Je travaille dans un hôpital en tant qu’infirmière depuis 10 ans maintenant et j’ai vu beaucoup de choses, mais je n’oublierai jamais ce couple.

Nous avions une grand-mère de 70 ans. Les médecins ne lui ont laissé aucune chance – un mois tout au plus, peut-être moins. Mais elle a tenu bon, souriait toujours, plaisantait, nous offrait des friandises et essayait de soutenir les autres patients.
Le plus étonnant, c’était que chaque jour, un homme de son âge venait la voir avec des bouquets. Toujours des fleurs différentes : des roses, des marguerites, des tulipes. À la vue de ces fleurs, la grand-mère rayonnait comme une petite fille, prit délicatement le bouquet et le remercia joyeusement.
J’ai remarqué qu’il ne restait jamais longtemps. Il me donnait juste des fleurs, me disait quelques mots chaleureux et partait. À un moment, je n’en pouvais plus et je lui ai demandé :

– Dis-moi, pourquoi lui apportes-tu des fleurs tous les jours ? On sait que tu n’es pas son mari.
L’homme soupira lourdement, ses yeux brillants de larmes :
– Oui, tu as raison. J’ai une femme, je ne suis pas son mari. Mais je dois le faire.
« Pourquoi ? » J’étais surpris.
Il s’est avéré qu’il s’agissait d’un vieil ami de son mari. Ce dernier était dans un autre hôpital, alité, et ne pouvait même plus se lever. Pourtant, toute sa vie, il avait offert des fleurs à sa femme – comme ça, sans raison.

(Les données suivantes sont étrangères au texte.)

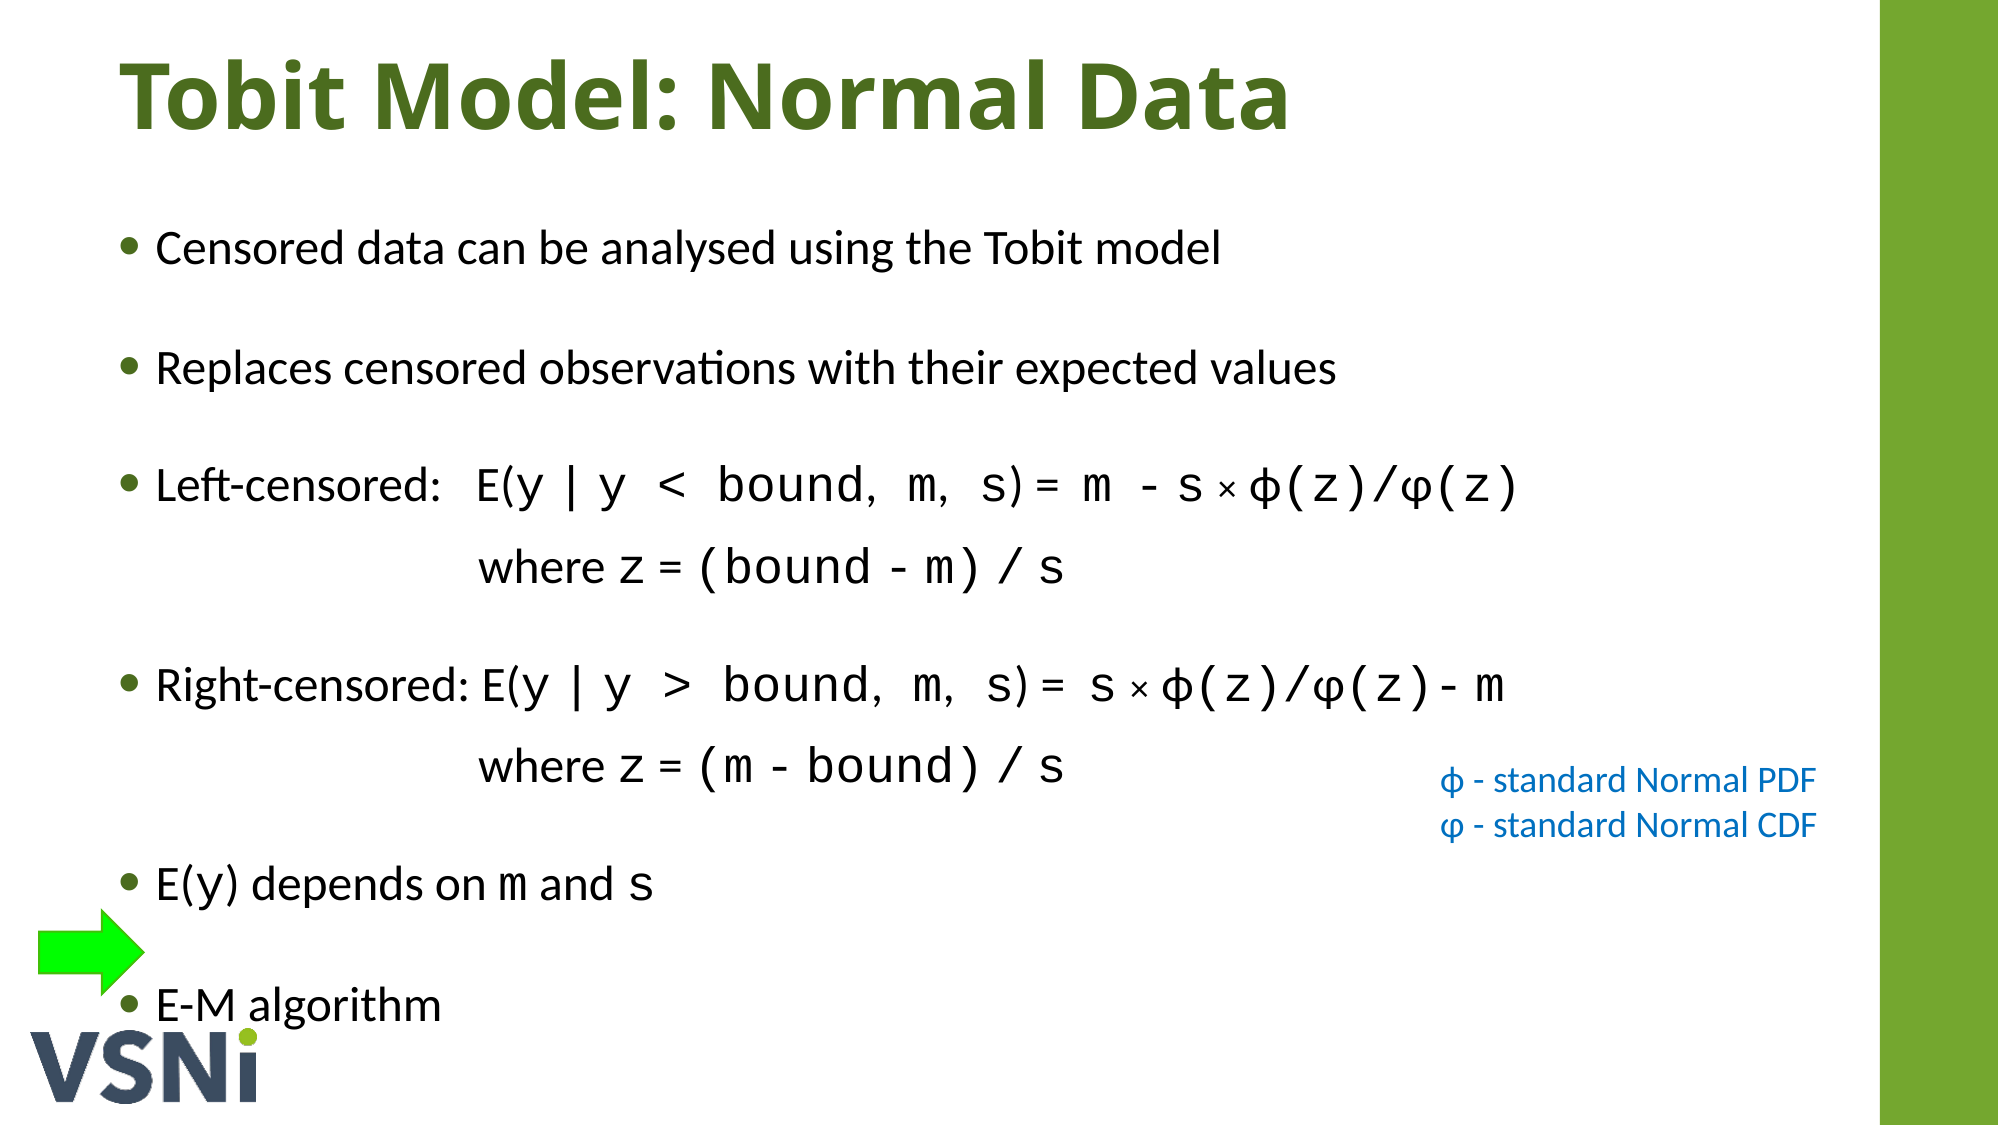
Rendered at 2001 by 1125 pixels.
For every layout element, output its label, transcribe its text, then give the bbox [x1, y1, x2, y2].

list Censored data can be analysed using the Tobit model Replaces censored observations with their expected values Left-censored: E(y | y < bound, m, s) = m - s × ϕ(z)/ɸ(z) where z = (bound - m) / s Right-censored: E(y | y > bound, m, s) = s × ϕ(z)/ɸ(z)- m where z = (m - bound) / s E(y) depends on m and s E-M algorithm [103, 214, 1829, 1046]
text_box [38, 908, 146, 997]
text_box ϕ - standard Normal PDF ɸ - standard Normal CDF [1425, 747, 1862, 852]
picture [30, 1028, 257, 1104]
title Tobit Model: Normal Data [103, 22, 1901, 177]
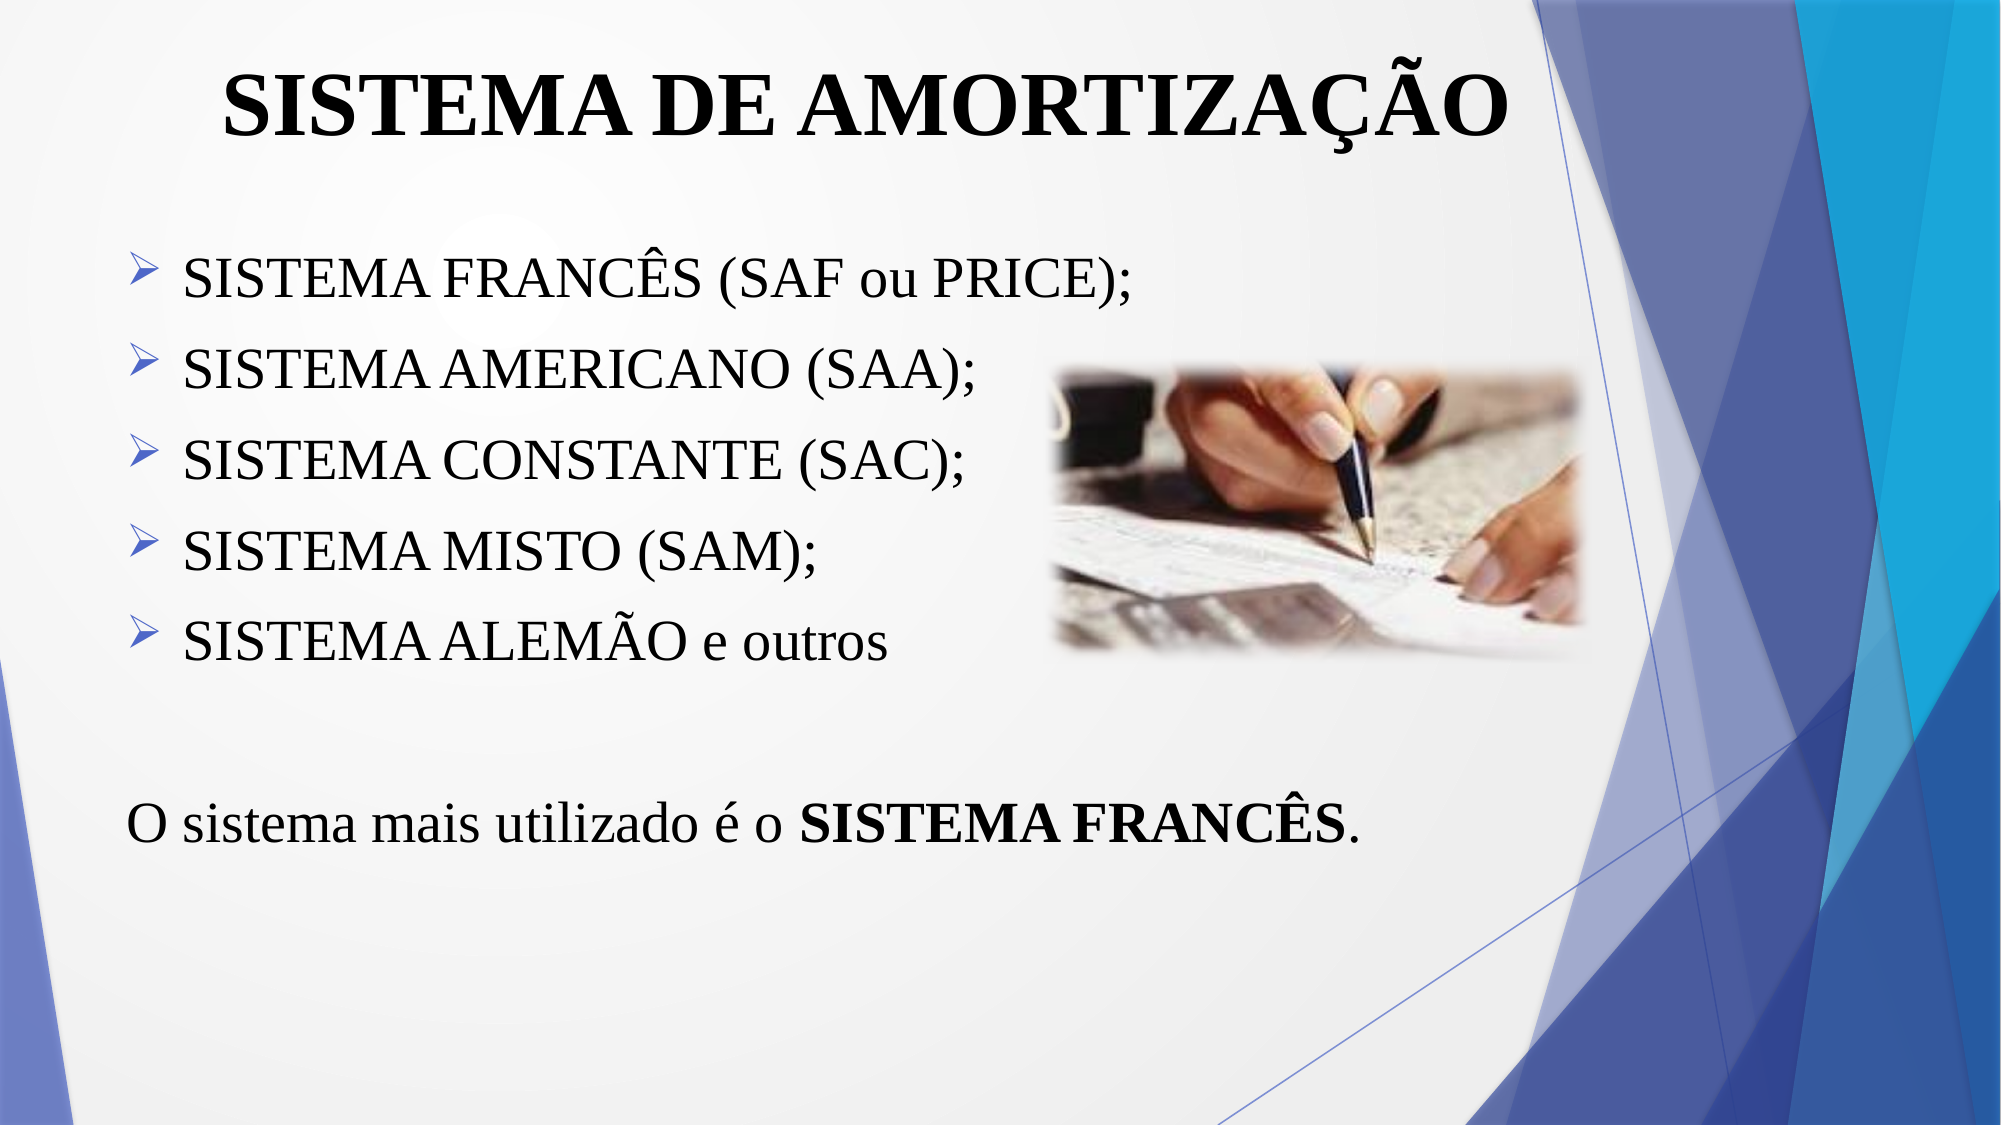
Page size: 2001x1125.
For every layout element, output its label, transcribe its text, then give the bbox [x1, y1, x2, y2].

list SISTEMA FRANCÊS (SAF ou PRICE); SISTEMA AMERICANO (SAA); SISTEMA CONSTANTE (SAC); SISTEMA MISTO (SAM); SISTEMA ALEMÃO e outros O sistema mais utilizado é o SISTEMA FRANCÊS. [111, 232, 1522, 1084]
title SISTEMA DE AMORTIZAÇÃO [161, 36, 1572, 182]
picture [1043, 356, 1593, 665]
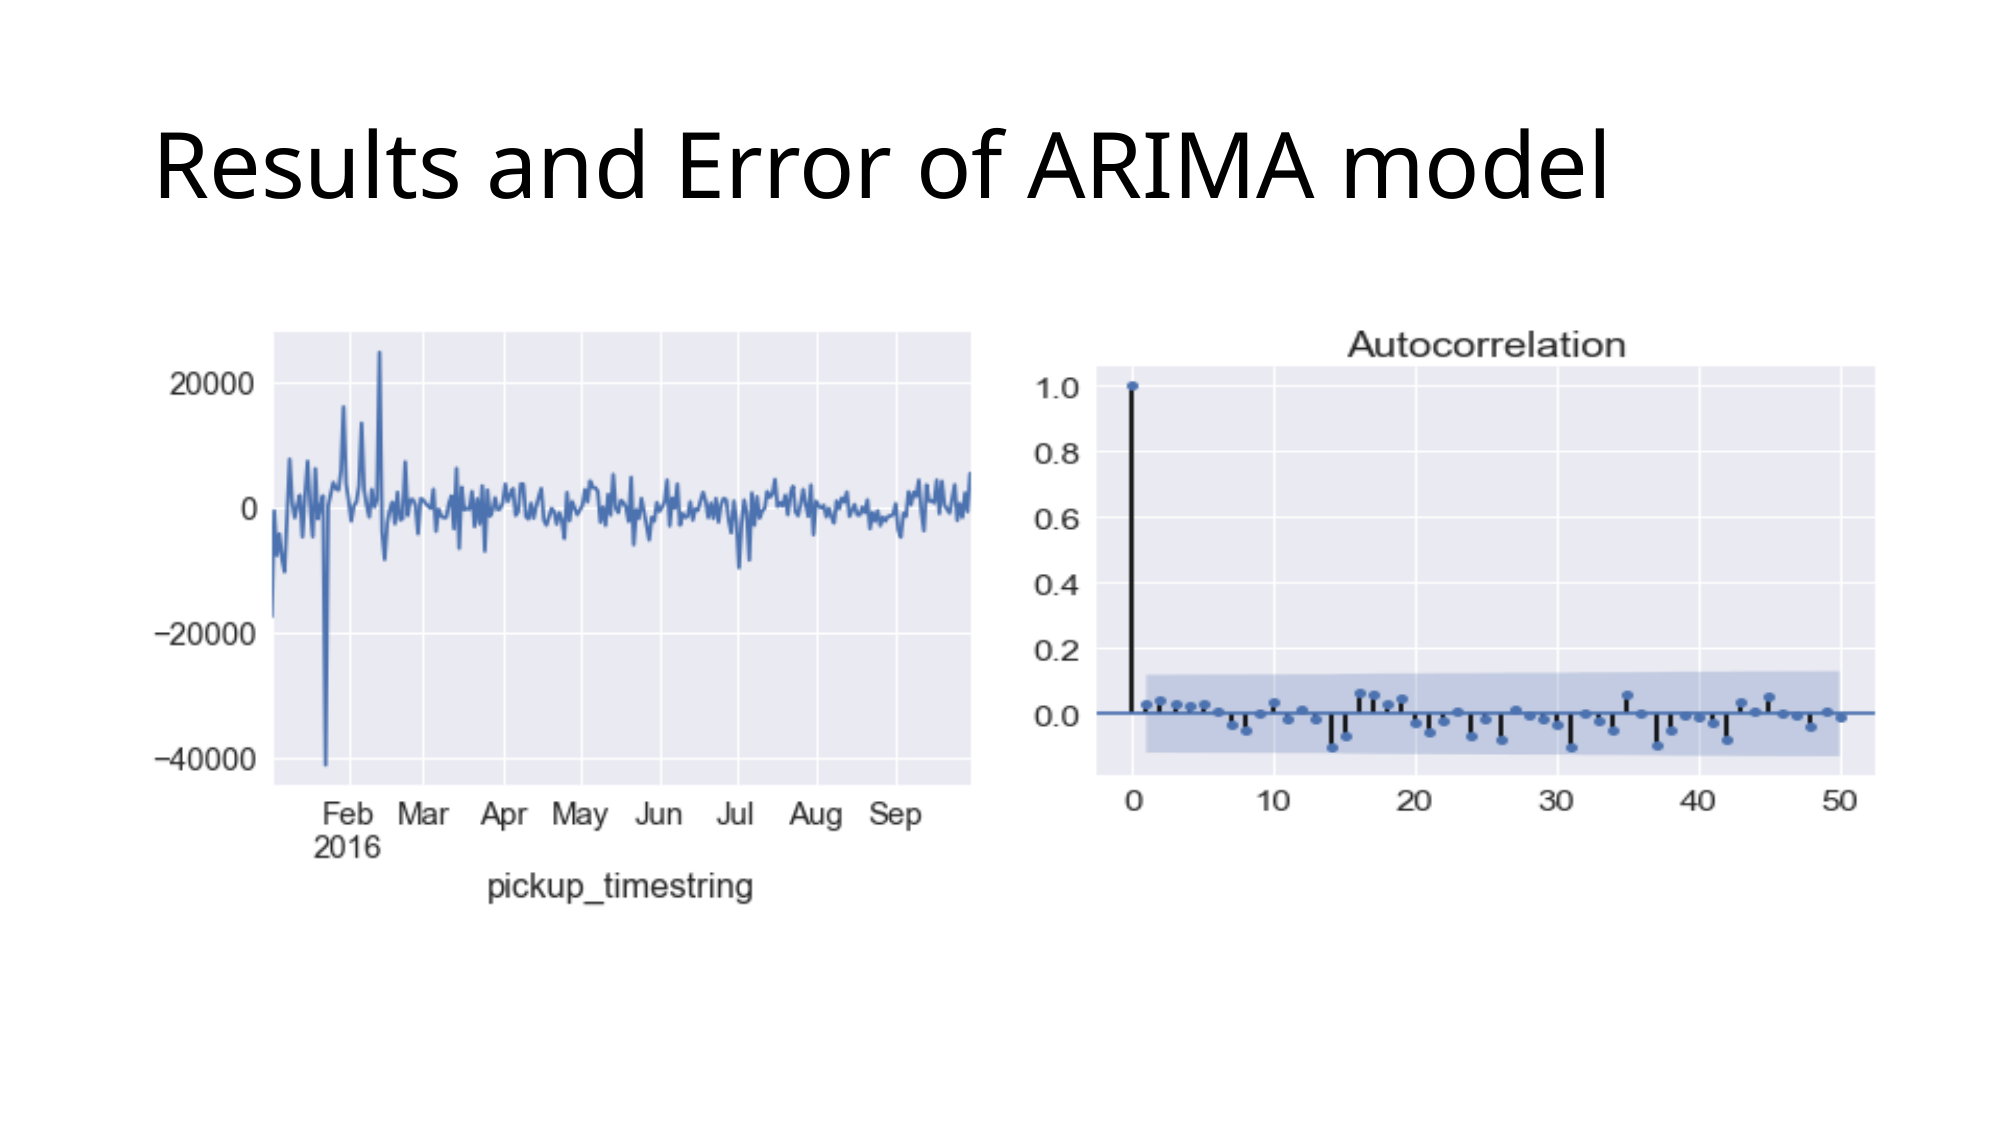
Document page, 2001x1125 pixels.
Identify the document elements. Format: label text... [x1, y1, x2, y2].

picture [1016, 318, 1892, 828]
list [137, 318, 984, 919]
title Results and Error of ARIMA model [137, 59, 1863, 278]
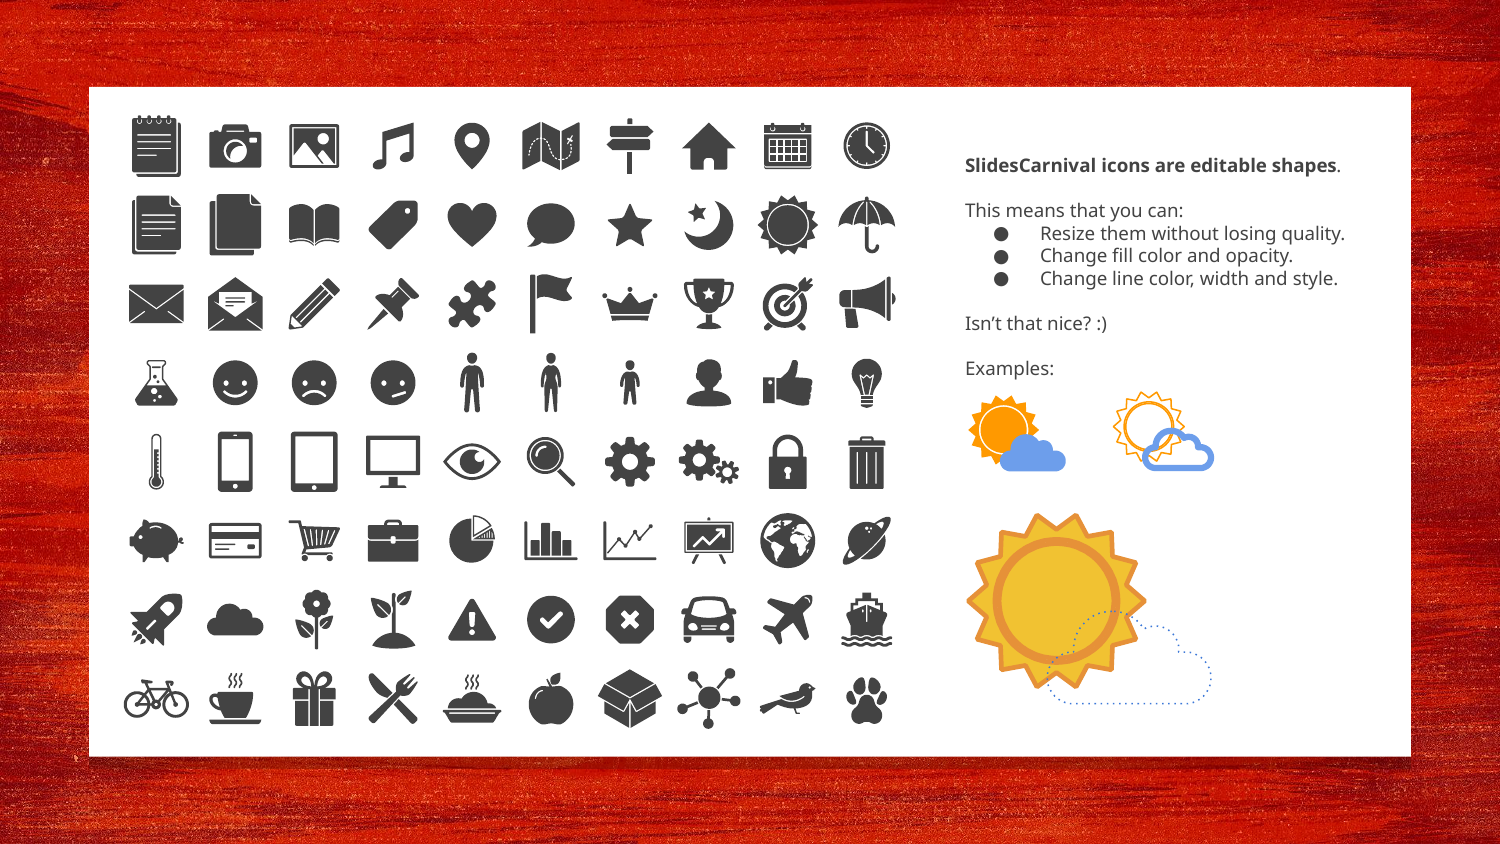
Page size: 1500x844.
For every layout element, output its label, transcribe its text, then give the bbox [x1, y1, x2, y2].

text_box [760, 513, 816, 569]
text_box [288, 203, 340, 247]
picture [0, 0, 1500, 844]
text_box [370, 590, 416, 649]
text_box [968, 514, 1145, 688]
text_box [527, 203, 575, 247]
text_box [447, 203, 497, 247]
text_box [757, 195, 819, 255]
text_box [448, 280, 496, 328]
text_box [288, 278, 341, 330]
text_box [290, 431, 338, 492]
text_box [602, 286, 658, 322]
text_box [683, 278, 735, 330]
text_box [524, 521, 578, 561]
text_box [449, 514, 496, 563]
text_box [527, 595, 575, 644]
text_box [605, 436, 655, 487]
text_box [848, 436, 886, 490]
text_box [370, 360, 416, 406]
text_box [606, 117, 654, 175]
text_box [759, 683, 816, 714]
text_box [217, 431, 253, 492]
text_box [762, 359, 813, 406]
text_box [131, 195, 181, 255]
text_box [207, 603, 264, 636]
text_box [459, 352, 485, 413]
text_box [841, 592, 893, 647]
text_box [292, 671, 336, 727]
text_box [851, 358, 883, 409]
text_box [130, 593, 183, 646]
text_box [843, 122, 891, 170]
text_box [372, 122, 414, 170]
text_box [528, 672, 574, 725]
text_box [603, 521, 657, 561]
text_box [522, 121, 580, 171]
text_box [529, 273, 573, 334]
text_box [454, 122, 490, 170]
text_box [148, 433, 165, 490]
text_box [1052, 626, 1211, 704]
text_box [1187, 436, 1211, 468]
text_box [839, 276, 896, 329]
text_box [605, 595, 654, 644]
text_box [846, 677, 888, 725]
text_box [681, 122, 736, 170]
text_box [762, 276, 814, 331]
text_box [763, 122, 812, 170]
text_box [1041, 440, 1066, 472]
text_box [597, 669, 663, 728]
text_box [295, 589, 334, 650]
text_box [207, 276, 263, 331]
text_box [619, 360, 640, 406]
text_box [442, 443, 502, 481]
text_box [768, 434, 807, 489]
text_box [212, 360, 258, 406]
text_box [368, 673, 418, 724]
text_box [684, 200, 734, 251]
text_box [365, 435, 421, 489]
text_box [763, 594, 813, 645]
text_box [678, 439, 740, 485]
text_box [684, 516, 734, 565]
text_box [526, 436, 576, 487]
text_box [607, 203, 653, 247]
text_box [838, 196, 896, 254]
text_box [289, 123, 340, 169]
text_box [291, 360, 337, 406]
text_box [208, 522, 262, 559]
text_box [367, 277, 420, 330]
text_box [842, 516, 891, 565]
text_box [134, 359, 178, 406]
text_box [209, 194, 262, 256]
text_box [686, 359, 732, 407]
text_box [129, 519, 184, 563]
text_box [209, 124, 262, 168]
text_box [123, 679, 189, 718]
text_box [540, 352, 562, 413]
text_box [368, 200, 418, 250]
text_box SlidesCarnival icons are editable shapes. This means that you can: Resize them without losing quality. Change fill color and opacity. Change line color, width and style. Isn’t that nice? :) Examples: [949, 138, 1376, 389]
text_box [209, 672, 262, 725]
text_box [288, 519, 341, 562]
text_box [448, 598, 496, 641]
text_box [131, 115, 181, 178]
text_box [676, 668, 741, 730]
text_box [128, 284, 184, 324]
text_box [967, 395, 1040, 465]
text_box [442, 674, 502, 723]
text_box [681, 596, 737, 644]
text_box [367, 519, 419, 562]
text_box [1113, 391, 1185, 462]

Il savait combien elle les aimait et disait toujours que son sourire était la plus belle chose au monde.
Ne pouvant plus le faire lui-même, il demanda à son ami de s’en charger. Il exauça scrupuleusement sa requête, apportant à la femme un nouveau bouquet chaque jour.
Quand j’ai entendu cette histoire, mon cœur s’est brisé de douleur et d’admiration. J’ai tout raconté au médecin-chef, et nous avons rapidement organisé le transport du mari de cette femme jusqu’à notre hôpital. Ils ont été placés dans le même service.

Dès lors, ils étaient à nouveau proches, se tenant la main et se souriant. L’homme ne lui apportait plus de fleurs tous les jours ; son mari pouvait désormais constater son sourire.
Malheureusement, grand-mère est décédée peu de temps après. Mais ses derniers jours ont été remplis d’amour, d’attention et de loyauté, plus forts que la maladie et le temps.